___ Supplied records ___
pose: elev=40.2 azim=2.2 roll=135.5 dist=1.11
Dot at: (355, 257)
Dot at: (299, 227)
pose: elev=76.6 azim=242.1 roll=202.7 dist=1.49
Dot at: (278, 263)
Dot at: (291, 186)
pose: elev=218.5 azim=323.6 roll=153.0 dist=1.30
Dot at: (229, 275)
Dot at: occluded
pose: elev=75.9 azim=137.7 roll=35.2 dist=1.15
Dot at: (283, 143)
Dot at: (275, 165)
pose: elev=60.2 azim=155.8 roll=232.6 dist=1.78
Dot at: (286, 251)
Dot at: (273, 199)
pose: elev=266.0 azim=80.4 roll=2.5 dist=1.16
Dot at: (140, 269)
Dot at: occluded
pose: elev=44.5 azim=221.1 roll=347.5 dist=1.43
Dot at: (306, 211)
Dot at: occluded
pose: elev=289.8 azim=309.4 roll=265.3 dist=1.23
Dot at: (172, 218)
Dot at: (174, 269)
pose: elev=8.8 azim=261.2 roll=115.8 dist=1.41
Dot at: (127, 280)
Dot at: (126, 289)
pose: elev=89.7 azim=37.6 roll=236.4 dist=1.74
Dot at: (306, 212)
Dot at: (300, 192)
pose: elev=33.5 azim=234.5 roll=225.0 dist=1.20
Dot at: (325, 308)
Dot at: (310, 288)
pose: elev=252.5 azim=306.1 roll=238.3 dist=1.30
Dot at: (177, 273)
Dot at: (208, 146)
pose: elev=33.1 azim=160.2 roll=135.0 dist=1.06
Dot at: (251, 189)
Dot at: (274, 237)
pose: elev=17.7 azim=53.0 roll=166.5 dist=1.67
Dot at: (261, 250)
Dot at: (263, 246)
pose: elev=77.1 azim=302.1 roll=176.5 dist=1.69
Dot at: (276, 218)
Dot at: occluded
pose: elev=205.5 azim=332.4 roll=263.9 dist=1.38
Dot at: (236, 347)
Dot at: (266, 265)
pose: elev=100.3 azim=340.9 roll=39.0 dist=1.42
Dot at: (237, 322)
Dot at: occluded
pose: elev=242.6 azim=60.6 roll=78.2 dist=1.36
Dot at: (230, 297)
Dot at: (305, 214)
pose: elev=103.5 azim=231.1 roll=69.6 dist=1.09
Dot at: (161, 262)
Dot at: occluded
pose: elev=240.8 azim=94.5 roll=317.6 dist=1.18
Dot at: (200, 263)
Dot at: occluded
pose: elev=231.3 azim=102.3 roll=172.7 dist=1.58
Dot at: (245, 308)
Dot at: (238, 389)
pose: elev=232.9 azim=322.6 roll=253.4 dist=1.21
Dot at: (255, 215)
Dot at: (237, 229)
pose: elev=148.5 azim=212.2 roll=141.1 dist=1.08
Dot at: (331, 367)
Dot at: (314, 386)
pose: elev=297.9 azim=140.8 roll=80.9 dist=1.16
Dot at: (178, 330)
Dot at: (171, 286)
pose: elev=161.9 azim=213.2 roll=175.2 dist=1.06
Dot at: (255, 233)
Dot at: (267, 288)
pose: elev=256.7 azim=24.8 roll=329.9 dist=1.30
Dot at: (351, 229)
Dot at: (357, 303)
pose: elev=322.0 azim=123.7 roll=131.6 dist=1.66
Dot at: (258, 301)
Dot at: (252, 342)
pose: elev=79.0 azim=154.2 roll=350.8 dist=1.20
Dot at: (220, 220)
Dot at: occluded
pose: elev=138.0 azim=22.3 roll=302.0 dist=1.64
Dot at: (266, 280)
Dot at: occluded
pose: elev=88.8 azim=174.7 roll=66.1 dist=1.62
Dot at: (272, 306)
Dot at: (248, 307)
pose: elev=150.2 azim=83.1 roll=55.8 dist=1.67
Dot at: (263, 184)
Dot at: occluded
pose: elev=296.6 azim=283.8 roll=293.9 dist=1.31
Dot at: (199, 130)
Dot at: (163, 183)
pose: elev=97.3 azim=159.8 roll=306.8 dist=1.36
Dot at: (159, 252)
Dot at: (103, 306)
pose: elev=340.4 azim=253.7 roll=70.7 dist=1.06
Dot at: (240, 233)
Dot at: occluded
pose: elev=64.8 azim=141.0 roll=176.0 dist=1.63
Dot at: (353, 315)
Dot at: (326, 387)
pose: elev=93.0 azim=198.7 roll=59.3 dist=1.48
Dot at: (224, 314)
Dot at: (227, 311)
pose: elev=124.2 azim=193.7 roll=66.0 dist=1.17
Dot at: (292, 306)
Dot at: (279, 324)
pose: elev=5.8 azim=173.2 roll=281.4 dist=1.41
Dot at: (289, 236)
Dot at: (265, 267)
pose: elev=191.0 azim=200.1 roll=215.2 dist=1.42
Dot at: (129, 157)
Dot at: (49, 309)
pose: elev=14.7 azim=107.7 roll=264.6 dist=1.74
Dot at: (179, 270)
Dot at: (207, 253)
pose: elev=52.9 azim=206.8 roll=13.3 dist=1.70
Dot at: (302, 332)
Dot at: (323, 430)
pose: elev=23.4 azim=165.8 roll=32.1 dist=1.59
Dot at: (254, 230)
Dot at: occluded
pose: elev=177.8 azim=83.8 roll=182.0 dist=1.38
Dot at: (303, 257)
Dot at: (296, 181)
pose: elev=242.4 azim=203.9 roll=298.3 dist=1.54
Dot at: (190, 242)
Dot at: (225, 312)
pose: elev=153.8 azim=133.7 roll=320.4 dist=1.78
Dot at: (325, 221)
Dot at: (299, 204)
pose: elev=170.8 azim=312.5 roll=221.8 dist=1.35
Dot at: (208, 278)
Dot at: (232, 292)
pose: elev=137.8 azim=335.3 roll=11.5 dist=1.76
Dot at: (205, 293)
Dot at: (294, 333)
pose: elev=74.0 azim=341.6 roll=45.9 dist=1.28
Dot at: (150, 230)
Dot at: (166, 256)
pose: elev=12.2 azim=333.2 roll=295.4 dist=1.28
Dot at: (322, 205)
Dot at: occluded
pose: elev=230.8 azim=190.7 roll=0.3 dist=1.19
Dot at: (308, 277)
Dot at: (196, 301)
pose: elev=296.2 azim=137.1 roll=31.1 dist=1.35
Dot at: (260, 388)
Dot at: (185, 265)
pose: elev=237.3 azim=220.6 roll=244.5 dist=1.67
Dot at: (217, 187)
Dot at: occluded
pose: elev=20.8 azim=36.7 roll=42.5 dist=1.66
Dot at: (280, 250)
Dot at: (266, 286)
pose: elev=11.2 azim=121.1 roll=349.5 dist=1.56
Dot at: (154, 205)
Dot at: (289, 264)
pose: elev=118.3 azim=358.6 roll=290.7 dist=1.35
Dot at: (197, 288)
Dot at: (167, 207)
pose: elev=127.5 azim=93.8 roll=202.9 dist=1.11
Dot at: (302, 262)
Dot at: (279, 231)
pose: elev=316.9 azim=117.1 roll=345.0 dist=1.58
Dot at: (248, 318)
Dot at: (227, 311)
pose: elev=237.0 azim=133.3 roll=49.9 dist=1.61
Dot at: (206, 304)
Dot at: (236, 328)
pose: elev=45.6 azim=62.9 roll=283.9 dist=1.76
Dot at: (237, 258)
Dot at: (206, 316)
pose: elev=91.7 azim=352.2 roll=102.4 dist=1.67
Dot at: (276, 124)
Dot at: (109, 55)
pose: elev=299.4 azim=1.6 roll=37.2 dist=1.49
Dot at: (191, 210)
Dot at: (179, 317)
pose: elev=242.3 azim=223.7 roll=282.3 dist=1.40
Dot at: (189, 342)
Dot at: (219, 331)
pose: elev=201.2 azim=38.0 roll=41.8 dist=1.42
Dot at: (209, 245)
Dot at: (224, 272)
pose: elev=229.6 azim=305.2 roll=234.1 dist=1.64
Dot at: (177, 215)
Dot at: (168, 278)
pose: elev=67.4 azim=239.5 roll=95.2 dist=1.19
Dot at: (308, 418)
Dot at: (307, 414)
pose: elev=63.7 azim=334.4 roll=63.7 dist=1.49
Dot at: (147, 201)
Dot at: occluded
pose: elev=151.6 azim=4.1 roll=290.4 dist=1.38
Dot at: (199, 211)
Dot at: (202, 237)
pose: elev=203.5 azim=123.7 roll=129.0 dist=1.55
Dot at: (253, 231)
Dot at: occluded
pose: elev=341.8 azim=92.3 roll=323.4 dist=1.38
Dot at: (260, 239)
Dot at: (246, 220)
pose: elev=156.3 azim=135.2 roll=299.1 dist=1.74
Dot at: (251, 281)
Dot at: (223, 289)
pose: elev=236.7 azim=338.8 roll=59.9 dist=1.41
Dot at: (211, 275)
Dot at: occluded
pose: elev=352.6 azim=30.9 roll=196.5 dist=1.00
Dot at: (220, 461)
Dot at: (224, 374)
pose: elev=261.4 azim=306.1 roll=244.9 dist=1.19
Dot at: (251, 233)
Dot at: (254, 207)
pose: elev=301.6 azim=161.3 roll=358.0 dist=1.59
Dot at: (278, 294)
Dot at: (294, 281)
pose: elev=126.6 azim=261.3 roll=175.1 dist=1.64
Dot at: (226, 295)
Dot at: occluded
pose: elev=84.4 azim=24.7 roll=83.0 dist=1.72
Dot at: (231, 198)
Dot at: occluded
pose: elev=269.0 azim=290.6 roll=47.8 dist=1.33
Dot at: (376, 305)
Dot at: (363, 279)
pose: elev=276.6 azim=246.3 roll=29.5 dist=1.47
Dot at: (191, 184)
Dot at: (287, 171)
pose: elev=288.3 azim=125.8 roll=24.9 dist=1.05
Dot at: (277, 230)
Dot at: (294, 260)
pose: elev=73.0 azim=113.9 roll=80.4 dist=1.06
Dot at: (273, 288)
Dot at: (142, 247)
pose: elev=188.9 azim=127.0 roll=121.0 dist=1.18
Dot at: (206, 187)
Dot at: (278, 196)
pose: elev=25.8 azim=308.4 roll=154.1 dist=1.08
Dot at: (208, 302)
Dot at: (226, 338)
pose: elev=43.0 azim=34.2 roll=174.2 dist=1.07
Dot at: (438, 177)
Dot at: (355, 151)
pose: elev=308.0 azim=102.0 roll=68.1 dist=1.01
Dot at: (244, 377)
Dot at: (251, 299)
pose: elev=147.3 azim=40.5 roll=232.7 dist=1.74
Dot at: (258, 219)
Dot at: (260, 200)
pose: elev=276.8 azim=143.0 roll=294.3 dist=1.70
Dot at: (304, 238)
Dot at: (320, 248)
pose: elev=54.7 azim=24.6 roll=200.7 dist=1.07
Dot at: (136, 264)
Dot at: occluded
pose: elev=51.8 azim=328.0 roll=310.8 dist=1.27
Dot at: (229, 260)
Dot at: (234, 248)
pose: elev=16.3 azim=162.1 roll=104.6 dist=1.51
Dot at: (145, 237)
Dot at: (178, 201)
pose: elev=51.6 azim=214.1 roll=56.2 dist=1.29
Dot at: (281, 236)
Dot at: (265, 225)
___
[Request]: Switch "roll" to "twist" in the data from the line holding "pose: elev=341.8 azim=92.3" through the line holding "Dot at: (294, 281)", inclusive. Reproduce only those lines, with nothing else changed.

[Written solution]:
pose: elev=341.8 azim=92.3 twist=323.4 dist=1.38
Dot at: (260, 239)
Dot at: (246, 220)
pose: elev=156.3 azim=135.2 twist=299.1 dist=1.74
Dot at: (251, 281)
Dot at: (223, 289)
pose: elev=236.7 azim=338.8 twist=59.9 dist=1.41
Dot at: (211, 275)
Dot at: occluded
pose: elev=352.6 azim=30.9 twist=196.5 dist=1.00
Dot at: (220, 461)
Dot at: (224, 374)
pose: elev=261.4 azim=306.1 twist=244.9 dist=1.19
Dot at: (251, 233)
Dot at: (254, 207)
pose: elev=301.6 azim=161.3 twist=358.0 dist=1.59
Dot at: (278, 294)
Dot at: (294, 281)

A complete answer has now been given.